Charlie: Gary, with such a risk of lead in the water I imagine there’s going to come a time when if I’m buying a house I want to know if it’s been tested for lead.
Gary: Absolutely. I think more and more you’re going to start seeing as part of any disclosure, every home sold in Texas you have the seller’s disclosure. Often you see, you know, lead-based paint. Well, you’re typically not eating that paint but the fact that it is present, you have to disclose that in older homes.
Charlie: Just like aluminum wiring and asbestos and things like that. Right.
Gary: Absolutely. And I think that’s going to happen on water, and it should. We don’t want to buy a house that you walk into and shortly thereafter have to, you know, go through a process of re-piping or coating in order to drink clean water. Again it’s something you can’t see. Lead is an invisible contaminant. You drink it every day, and you will never know it.
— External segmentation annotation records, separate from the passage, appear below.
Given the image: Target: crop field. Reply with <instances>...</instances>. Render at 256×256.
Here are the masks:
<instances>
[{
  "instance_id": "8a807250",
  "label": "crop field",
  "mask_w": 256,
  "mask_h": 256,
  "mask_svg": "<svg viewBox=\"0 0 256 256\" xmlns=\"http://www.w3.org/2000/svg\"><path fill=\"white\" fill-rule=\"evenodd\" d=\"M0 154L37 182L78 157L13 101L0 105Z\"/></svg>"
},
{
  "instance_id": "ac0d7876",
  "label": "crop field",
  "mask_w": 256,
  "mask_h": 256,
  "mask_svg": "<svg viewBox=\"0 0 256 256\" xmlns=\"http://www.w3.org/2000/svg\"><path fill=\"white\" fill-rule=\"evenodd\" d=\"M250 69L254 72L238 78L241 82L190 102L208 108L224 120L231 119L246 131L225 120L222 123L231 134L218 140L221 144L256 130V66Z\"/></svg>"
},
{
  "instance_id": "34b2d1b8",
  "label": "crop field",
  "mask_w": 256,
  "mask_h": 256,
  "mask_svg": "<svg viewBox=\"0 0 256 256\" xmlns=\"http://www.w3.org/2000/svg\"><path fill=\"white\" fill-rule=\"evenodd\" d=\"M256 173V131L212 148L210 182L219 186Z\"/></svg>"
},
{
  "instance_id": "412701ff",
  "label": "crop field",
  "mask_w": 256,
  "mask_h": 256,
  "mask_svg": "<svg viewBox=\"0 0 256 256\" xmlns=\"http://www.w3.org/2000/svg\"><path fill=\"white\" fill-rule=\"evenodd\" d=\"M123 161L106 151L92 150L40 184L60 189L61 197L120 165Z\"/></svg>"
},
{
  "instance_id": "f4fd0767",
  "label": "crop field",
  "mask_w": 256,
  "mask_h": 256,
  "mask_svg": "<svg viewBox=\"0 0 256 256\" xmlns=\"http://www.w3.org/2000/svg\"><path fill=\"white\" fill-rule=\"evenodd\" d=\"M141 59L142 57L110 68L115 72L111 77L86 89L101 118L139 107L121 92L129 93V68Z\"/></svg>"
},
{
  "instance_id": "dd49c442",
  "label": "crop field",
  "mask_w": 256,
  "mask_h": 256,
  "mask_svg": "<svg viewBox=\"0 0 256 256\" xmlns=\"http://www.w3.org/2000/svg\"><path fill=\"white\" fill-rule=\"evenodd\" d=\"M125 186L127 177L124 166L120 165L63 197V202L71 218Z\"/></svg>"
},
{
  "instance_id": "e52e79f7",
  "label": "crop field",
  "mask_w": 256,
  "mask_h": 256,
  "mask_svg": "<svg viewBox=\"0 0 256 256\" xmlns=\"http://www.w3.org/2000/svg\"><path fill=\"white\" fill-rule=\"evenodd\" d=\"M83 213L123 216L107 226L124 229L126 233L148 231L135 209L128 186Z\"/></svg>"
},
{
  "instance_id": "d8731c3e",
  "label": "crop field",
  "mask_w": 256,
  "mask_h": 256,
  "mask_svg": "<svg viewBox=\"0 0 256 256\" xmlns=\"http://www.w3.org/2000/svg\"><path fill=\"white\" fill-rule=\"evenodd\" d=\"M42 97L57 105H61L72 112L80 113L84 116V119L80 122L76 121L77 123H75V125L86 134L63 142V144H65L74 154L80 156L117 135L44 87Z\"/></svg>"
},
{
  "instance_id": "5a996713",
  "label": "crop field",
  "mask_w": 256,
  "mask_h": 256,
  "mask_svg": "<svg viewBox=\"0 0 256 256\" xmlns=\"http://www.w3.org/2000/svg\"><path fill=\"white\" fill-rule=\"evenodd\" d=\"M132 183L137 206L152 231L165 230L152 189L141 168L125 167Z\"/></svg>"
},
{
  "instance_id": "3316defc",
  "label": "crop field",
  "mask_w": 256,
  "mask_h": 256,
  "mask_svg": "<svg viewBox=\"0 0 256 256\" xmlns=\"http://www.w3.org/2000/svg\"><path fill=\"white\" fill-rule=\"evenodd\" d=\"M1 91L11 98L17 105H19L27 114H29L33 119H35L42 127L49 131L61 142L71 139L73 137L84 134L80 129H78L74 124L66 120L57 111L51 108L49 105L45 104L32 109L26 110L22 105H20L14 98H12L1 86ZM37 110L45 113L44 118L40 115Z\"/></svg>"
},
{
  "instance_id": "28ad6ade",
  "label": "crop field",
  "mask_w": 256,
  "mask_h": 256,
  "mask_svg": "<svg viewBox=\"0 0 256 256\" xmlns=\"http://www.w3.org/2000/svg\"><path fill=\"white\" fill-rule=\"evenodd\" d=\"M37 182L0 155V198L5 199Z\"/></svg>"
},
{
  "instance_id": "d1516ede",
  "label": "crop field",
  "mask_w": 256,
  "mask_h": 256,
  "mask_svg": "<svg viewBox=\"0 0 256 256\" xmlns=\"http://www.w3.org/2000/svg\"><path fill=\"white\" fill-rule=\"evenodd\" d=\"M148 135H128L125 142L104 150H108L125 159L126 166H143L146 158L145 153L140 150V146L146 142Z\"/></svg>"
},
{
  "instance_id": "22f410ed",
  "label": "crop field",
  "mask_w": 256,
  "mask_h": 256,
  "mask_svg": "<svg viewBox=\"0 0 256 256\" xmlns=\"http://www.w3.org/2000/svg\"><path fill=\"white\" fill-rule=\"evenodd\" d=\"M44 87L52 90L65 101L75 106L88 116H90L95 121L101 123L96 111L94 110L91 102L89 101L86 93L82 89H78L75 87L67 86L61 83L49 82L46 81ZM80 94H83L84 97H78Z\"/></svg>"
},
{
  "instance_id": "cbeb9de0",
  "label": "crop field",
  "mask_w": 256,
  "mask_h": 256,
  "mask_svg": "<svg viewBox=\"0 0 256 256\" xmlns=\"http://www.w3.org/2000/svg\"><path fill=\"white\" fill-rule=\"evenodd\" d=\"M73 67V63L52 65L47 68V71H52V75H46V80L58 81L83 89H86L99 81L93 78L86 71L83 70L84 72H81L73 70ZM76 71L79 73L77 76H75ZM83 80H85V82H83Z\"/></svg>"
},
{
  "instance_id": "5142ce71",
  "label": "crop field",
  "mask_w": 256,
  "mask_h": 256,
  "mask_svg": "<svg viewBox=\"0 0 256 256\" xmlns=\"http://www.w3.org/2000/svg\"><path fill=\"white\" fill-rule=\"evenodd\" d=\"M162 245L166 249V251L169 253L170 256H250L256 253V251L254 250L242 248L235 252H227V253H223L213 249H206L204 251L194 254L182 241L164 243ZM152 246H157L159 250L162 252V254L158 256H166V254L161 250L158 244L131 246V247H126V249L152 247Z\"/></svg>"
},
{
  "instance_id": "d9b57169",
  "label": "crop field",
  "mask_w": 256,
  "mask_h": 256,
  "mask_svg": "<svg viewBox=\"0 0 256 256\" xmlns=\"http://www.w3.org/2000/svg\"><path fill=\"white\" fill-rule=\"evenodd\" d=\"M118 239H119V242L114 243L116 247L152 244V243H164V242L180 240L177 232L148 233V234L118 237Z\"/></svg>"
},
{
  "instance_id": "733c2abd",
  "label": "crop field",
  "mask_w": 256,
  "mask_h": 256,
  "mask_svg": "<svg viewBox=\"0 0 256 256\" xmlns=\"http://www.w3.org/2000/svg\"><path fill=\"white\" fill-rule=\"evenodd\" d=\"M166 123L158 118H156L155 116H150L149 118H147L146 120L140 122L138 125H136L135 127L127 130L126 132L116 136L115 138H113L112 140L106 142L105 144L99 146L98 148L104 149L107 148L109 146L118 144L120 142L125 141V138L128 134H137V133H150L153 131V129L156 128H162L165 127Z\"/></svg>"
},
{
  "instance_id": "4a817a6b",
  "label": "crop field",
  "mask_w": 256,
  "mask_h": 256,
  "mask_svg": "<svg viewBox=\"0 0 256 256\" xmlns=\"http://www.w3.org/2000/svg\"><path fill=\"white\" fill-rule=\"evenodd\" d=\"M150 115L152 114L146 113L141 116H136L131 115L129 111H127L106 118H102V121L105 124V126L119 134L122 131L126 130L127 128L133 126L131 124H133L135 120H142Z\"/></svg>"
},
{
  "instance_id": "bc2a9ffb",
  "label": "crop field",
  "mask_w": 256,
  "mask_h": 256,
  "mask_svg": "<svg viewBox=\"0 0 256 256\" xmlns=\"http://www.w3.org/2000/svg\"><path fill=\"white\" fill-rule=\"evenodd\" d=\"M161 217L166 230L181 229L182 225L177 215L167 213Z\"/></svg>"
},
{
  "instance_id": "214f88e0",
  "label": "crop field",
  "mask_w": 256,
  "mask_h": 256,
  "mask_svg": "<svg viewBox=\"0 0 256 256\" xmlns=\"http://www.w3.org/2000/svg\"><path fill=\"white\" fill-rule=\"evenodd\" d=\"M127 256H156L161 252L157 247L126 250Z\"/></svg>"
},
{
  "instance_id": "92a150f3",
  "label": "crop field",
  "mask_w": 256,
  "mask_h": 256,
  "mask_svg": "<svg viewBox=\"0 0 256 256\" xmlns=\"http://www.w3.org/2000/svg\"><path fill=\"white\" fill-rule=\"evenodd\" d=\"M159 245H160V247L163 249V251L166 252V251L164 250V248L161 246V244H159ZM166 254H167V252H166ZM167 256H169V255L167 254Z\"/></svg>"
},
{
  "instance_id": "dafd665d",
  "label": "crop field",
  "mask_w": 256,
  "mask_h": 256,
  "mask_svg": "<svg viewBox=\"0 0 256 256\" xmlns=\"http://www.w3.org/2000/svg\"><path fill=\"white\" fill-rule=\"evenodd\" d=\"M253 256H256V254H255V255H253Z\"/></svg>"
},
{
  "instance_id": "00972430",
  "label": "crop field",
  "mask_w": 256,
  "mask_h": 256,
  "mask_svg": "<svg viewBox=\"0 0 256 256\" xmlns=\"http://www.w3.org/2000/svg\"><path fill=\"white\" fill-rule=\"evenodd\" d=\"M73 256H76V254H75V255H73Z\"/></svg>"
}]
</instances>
But if you knew it, you wouldn’t want to drink it.
Charlie: It has no taste or no odor. In a lot of ways, it’s the carbon monoxide of water.
Charlie: And whether you’re selling the house or you’re buying a house, the fact is you’re going to be drinking the water in that house, so you want to have it checked and, Gary, your LeadSmart program sounds like the smart way to make sure your water is healthy.
Charlie: Gary, thanks so much for your time today.
Gary: Appreciate it, Charlie. Thanks a bunch.